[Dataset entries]
════════

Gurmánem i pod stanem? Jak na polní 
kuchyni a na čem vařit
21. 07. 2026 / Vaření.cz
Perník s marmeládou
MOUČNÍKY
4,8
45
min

════════

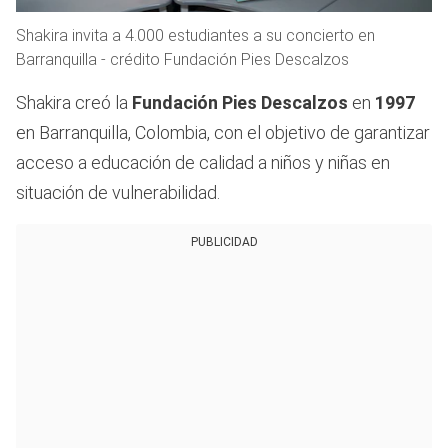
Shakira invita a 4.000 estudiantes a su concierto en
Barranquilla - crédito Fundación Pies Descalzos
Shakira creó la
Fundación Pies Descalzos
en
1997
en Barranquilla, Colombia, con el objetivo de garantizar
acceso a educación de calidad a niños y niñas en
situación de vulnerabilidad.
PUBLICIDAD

════════

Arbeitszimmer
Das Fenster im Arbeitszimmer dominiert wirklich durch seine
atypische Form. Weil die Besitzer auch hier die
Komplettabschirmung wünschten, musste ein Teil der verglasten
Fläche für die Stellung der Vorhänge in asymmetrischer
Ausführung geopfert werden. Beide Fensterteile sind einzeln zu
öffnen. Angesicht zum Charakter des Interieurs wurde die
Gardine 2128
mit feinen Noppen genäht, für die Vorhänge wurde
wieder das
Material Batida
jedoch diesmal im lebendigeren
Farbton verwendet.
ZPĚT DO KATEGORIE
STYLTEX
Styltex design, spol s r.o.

════════

* **Task item**
For the string "Shakira", search the preceding data and copy every line that includes it.

* **Written answer**
Shakira invita a 4.000 estudiantes a su concierto en
Shakira creó la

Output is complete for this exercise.